__ASSIGNED TASK__: Which lines in the entries below contain the string "olması"? Show each of them in full.

__DATA FOR THIS TASK__:
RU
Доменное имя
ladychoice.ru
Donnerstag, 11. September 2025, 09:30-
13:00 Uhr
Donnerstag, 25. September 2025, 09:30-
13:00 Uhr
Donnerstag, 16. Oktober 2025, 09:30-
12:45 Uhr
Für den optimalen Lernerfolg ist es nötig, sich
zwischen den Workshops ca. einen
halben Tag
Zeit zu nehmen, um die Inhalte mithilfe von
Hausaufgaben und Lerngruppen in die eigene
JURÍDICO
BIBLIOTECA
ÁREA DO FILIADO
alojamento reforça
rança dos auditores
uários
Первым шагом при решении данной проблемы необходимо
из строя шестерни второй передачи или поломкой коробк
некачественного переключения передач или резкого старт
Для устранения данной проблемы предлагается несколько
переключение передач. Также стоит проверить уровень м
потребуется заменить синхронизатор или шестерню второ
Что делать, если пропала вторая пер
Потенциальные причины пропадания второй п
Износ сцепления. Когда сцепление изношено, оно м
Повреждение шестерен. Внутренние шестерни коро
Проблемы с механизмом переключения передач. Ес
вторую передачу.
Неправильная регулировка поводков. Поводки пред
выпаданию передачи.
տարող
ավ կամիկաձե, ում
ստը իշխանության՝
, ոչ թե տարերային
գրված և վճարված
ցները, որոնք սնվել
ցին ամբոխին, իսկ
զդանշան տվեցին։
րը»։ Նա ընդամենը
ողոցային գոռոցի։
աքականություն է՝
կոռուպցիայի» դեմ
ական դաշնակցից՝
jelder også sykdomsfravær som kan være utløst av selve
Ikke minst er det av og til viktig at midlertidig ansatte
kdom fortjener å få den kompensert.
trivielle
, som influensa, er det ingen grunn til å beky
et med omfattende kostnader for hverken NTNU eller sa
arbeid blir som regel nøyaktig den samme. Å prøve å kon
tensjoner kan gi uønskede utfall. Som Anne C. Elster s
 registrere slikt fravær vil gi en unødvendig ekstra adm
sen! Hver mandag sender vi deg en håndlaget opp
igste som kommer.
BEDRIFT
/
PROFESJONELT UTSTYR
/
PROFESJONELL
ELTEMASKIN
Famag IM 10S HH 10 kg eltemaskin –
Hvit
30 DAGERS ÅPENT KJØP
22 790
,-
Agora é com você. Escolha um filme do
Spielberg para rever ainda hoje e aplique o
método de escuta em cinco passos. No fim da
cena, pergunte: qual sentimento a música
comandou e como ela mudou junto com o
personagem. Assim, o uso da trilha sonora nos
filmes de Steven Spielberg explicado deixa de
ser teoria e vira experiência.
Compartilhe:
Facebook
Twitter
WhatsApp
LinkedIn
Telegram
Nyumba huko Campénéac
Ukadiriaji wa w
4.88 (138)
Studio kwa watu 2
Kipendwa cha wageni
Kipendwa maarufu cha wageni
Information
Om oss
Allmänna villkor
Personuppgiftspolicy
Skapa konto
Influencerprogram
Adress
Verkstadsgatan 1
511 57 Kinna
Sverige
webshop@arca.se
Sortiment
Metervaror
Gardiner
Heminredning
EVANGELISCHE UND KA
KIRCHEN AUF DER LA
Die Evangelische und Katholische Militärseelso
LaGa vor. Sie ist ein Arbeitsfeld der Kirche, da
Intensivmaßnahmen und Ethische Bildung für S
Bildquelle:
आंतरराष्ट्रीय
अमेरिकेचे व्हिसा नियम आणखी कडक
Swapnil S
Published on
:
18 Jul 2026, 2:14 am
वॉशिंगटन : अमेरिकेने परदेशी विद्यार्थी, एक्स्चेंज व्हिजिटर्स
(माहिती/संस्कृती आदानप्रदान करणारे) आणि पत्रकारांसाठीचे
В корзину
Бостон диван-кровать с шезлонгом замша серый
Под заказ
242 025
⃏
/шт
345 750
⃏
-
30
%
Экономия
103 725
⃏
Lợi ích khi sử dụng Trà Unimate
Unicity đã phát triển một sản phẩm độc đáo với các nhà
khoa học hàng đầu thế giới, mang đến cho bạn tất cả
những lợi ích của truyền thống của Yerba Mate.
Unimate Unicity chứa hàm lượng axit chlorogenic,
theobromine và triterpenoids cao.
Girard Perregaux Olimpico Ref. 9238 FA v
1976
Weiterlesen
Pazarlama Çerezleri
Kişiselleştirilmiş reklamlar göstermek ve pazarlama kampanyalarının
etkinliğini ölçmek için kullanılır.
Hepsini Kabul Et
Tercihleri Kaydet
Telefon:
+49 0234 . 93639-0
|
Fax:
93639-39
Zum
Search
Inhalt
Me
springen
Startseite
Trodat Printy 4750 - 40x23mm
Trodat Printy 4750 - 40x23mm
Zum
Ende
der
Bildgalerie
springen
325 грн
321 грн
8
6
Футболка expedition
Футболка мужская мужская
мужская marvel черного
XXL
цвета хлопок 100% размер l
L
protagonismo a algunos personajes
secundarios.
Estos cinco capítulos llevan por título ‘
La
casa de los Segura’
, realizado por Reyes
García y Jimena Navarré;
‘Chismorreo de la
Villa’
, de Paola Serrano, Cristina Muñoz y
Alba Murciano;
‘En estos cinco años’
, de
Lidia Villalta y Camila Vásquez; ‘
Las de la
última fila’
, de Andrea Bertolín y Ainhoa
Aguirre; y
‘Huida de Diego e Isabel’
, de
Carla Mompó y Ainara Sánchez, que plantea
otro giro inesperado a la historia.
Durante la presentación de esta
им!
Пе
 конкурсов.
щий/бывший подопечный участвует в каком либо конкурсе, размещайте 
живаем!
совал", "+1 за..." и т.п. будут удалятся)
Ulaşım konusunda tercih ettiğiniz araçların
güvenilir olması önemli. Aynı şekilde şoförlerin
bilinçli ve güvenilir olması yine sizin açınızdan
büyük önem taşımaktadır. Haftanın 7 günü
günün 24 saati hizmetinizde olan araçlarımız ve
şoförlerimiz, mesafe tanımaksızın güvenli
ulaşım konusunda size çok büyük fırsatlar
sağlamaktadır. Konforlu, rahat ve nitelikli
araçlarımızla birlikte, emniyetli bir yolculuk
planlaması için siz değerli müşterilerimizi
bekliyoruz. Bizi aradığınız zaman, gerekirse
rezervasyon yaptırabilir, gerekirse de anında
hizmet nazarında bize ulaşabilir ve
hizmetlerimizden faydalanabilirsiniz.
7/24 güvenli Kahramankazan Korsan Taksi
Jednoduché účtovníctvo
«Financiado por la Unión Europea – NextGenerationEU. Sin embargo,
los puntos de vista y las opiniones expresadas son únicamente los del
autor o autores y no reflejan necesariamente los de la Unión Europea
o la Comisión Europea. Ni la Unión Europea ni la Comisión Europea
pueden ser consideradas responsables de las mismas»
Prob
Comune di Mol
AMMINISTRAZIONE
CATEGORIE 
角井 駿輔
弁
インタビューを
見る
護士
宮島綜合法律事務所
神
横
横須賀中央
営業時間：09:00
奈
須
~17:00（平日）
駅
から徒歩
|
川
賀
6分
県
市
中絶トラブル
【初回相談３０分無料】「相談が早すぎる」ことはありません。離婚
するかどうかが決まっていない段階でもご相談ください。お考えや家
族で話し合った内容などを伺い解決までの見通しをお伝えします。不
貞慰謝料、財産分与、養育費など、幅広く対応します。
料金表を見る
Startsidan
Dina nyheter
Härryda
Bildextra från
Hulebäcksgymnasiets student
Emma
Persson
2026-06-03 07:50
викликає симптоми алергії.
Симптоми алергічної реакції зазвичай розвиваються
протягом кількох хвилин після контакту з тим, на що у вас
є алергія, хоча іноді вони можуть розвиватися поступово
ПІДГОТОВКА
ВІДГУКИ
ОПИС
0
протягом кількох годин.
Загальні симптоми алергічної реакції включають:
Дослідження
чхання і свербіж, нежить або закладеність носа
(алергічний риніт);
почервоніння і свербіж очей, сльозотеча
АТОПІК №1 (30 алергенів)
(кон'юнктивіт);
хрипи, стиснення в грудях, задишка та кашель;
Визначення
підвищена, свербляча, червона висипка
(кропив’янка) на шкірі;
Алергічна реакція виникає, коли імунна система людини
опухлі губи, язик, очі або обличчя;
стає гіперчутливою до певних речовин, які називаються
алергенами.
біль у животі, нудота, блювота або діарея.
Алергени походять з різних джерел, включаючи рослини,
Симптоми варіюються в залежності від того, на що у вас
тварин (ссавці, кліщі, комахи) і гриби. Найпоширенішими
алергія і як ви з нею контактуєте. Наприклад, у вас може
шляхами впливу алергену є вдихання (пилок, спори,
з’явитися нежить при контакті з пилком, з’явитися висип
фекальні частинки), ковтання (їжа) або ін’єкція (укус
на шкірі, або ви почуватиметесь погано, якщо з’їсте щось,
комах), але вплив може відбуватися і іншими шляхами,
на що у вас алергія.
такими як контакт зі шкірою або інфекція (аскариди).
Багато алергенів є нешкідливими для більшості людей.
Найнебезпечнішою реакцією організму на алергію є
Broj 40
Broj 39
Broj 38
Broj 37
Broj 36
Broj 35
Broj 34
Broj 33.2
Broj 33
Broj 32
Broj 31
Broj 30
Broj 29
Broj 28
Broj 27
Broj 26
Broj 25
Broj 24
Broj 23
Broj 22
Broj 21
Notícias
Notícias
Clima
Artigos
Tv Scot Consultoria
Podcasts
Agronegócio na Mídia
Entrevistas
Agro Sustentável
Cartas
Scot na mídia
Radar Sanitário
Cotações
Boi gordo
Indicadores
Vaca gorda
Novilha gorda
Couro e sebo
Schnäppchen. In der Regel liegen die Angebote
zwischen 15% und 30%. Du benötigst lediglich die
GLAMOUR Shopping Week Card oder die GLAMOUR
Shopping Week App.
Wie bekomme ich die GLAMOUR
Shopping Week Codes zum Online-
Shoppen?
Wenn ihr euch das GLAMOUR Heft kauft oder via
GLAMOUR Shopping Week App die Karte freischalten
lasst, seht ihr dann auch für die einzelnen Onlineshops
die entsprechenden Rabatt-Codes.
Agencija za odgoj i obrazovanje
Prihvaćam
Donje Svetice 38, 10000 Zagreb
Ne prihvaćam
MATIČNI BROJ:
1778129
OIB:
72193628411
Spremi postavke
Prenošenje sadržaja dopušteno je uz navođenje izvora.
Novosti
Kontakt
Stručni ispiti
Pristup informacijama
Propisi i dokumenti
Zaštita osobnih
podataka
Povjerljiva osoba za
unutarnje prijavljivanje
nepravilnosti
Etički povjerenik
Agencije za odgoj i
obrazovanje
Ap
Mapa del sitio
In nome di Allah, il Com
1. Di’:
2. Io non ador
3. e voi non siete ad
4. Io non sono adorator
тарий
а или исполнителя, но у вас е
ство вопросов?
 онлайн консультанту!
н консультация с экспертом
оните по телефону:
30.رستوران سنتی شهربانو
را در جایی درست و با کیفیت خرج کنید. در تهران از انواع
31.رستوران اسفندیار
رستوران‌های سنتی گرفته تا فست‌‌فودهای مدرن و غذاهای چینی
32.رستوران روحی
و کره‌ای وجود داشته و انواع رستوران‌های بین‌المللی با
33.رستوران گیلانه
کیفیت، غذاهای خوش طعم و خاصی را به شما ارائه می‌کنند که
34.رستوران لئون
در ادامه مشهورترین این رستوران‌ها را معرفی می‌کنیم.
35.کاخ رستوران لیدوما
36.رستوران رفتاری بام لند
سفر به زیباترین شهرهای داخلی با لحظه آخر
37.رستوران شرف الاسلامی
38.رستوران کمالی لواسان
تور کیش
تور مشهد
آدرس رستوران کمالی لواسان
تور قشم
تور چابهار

__OUTPUT FOR THIS EXERCISE__:
güvenilir olması önemli. Aynı şekilde şoförlerin
bilinçli ve güvenilir olması yine sizin açınızdan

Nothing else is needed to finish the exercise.